Announcing the inaugural recipients of the Royce Graduate Student Research Awards

December 5, 2023

The Swearer Center is pleased to announce the inaugural recipients of the Royce Graduate Student Research Awards. A corollary to the Royce Fellowship for undergraduates, established in 1996 through the generosity of Charles Royce, '61, this new award continues to advance independent, engaged research by students while also contributing to Brown’s renewed investment in research. The Royce Graduate Student Research Awards fund community-engaged research by doctoral and master’s students at Brown University. These projects may involve the co-creation of a product, analysis, or other outcome with a community partner and/or dissemination of findings to broader public audiences. 

2023-2024 Award Winners

Sydney Giacalone
Sydney Giacalone is a PhD student in the Department of Anthropology at Brown University. Her research focuses on multigenerational farmers in the American south and midwest transitioning from conventional agriculture toward ecologically and socially reparative farming.

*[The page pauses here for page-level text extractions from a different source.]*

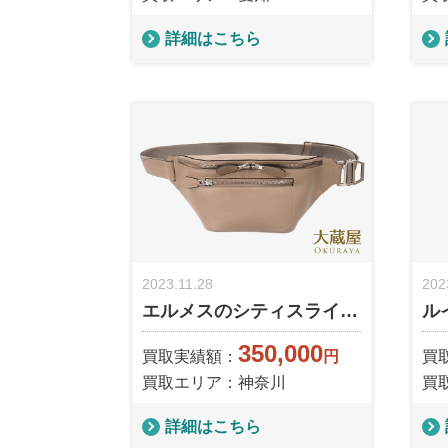
詳細はこちら
2023.11.28
202
エルメスのシティスライ…
ル
350,000
買取実績額：
円
買
買取エリア：神奈川
買
詳細はこちら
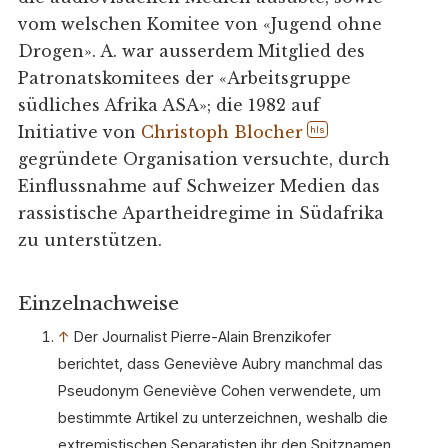
vom welschen Komitee von «Jugend ohne
Drogen». A. war ausserdem Mitglied des
Patronatskomitees der «Arbeitsgruppe
südliches Afrika ASA»; die 1982 auf
Initiative von
Christoph Blocher
hls
gegründete Organisation versuchte, durch
Einflussnahme auf Schweizer Medien das
rassistische Apartheidregime in Südafrika
zu unterstützen.
Einzelnachweise
↑
Der Journalist Pierre-Alain Brenzikofer
berichtet, dass Geneviève Aubry manchmal das
Pseudonym Geneviève Cohen verwendete, um
bestimmte Artikel zu unterzeichnen, weshalb die
extremistischen Separatisten ihr den Spitznamen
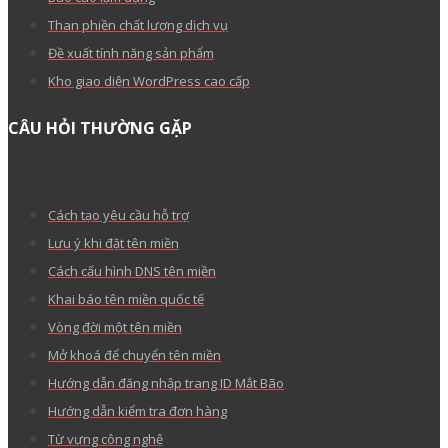
Than phiền chất lượng dịch vụ
Đề xuất tính năng sản phẩm
Kho giao diện WordPress cao cấp
CÂU HỎI THƯỜNG GẶP
Cách tạo yêu cầu hỗ trợ
Lưu ý khi đặt tên miền
Cách cấu hình DNS tên miền
Khai báo tên miền quốc tế
Vòng đời một tên miền
Mở khoá để chuyển tên miền
Hướng dẫn đăng nhập trang ID Mắt Bão
Hướng dẫn kiểm tra đơn hàng
Từ vựng công nghệ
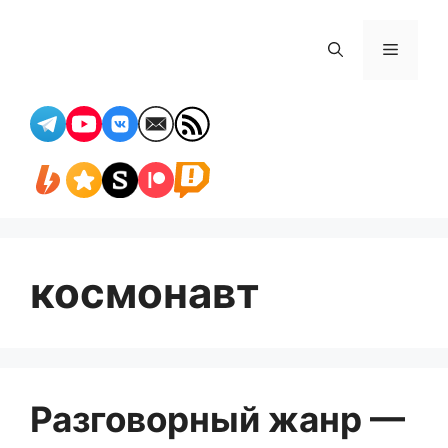
Перейти
к
Меню
содержимому
космонавт
Разговорный жанр —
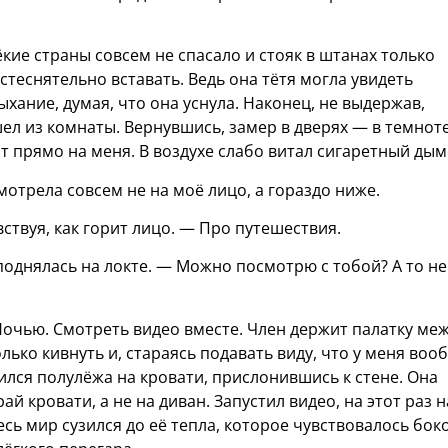
кие страны совсем не спасало и стояк в штанах только
 стеснятельно вставать. Ведь она тётя могла увидеть
хание, думая, что она уснула. Наконец, не выдержав,
ел из комнаты. Вернувшись, замер в дверях — в темнот
ит прямо на меня. В воздухе слабо витал сигаретный дым
мотрела совсем не на моё лицо, а гораздо ниже.
ствуя, как горит лицо. — Про путешествия.
однялась на локте. — Можно посмотрю с тобой? А то не
 Ночью. Смотреть видео вместе. Член держит палатку ме
только кивнуть и, стараясь подавать виду, что у меня воо
оился полулёжа на кровати, прислонившись к стене. Она
й кровати, а не на диван. Запустил видео, на этот раз н
есь мир сузился до её тепла, которое чувствовалось бок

Royce Graduate Student Research Project:
Culpability, Repair, and Re-Alliance on the American Family Farm
Faculty Advisor: Myles Lennon

This research studies reckoning US farmers: rural multigenerational agrarians engaged in the social, political, and ecological work of learning about and attempting to attend to their roles in their communities—human and nonhuman, past, present, and future. Through this project, I trace these farmers’ experiences questioning their education and internalized ideologies, learning how to collaborate with multispecies life in projects of ecological repair, making intentional breaks from family and institutions, and building networks to align with other people and causes. As farmers attempt to disrupt the hierarchies constituting the American family farm, how are familial, ecological, and community relationships broken, remade, or formed anew? A core method within this project includes ethnographically following and collaborating with transitioning farmers as they move through various organizations, communities, and scales nationwide to seek community and build networks.

Michael Thompson
Michael Thompson is currently pursuing a Master in Public Health with a concentration in health services. His research focuses on the intersection of mass incarceration and mental health. Michael aspires to establish a comprehensive health system that caters to the needs of families and individuals impacted by mass incarceration, showcasing his commitment to social justice and health equity.

Royce Graduate Student Research Project: 
From Incarceration to Recovery: Empowering Mental Wellness Using Smartphone Technology
Faculty Advisor: Erica Walker

Formerly incarcerated individuals (FIIs) are a population with high rates of mental health disorders and 10% suffering from serious mental illness (Collier, 2014). These disorders are exacerbated by the challenges involved in reintegration, such as finding employment, housing, and dealing with social stigma. Mobile mental health apps have shown promise in delivering effective and accessible interventions to historically underserved populations, and we believe the same applies to those with a history of incarceration (Deslich et al., 2013; Tadros et al., 2021). Therefore, we propose the development of a wellness app specifically tailored to FIIs. Through our focus groups, our design was guided by the feedback of individuals with lived experience in carceral systems.